6. Write an IOU to your 401k: If you’re enrolled in a 401k plan, you might have the ability to borrow against it. Many 401k’s allow you to borrow half of the account’s value, or - if your account is particularly large - up to 50,000 dollars. Interest rates are usually lower than credit cards and, what’s even better, the interest you pay goes back into your 401k. Your repayment is even simple: it’s just deducted from your biweekly or monthly paycheck. But, yes there is a but, there are downsides. Borrowing money stunts your account’s growth, at least a little: the amount you borrow no longer accrues in your favor. The other downside is that a 401k loan must be repaid within five years. If it’s not, it will be considered a withdrawal and eligible for taxation.

7. Seek Credit Counseling: Consumer Credit Counseling isn’t exactly what it sounds like: it doesn’t entail your wallet speaking to a shrink about its childhood. Instead, it is a type of counseling that offers several services, including financial education, budgeting, and debt management. Through the debt management portion, your agency works with your creditors to lower interest rates, and wave late fees. A debt management plan also allows you to consolidate your monthly payments in one bill a month.

8. Debt Settlement: If you want to give your debt a stern talking to, debt settlement is the way to go; it is an aggressive way to pay off your debt. During debt settlement, a professional speaks with your creditors and negotiates on your behalf. They negotiate everything from interest rate to the principle amount. Though your credit rating may take a temporary hit, debt settlement pays off by drastically reducing your debt, in some cases your debt may be more than cut by up to 70%.

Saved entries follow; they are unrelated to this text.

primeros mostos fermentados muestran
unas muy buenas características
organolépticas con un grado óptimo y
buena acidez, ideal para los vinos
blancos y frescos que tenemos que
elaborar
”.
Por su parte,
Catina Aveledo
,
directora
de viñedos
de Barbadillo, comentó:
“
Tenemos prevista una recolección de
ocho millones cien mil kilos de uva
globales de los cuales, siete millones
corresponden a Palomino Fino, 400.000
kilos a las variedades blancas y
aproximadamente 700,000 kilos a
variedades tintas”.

9. Bankruptcy: Though it should only be used when all other options fail, for some people bankruptcy is the only viable option. Bankruptcy can help eliminate debt for those who qualify, but qualifying is easier said than done. Even if you do qualify, your credit will be drastically hurt for years to come. Thus, bankruptcy should be used with extreme caution, and only when all other options fail.

With getting into debt being the fun part, getting out of it takes some hard work. But, freeing yourself from debt doesn’t necessarily mean paying high interest rates. Knowing your options gives you the best chance at making the best decision for your individual situation.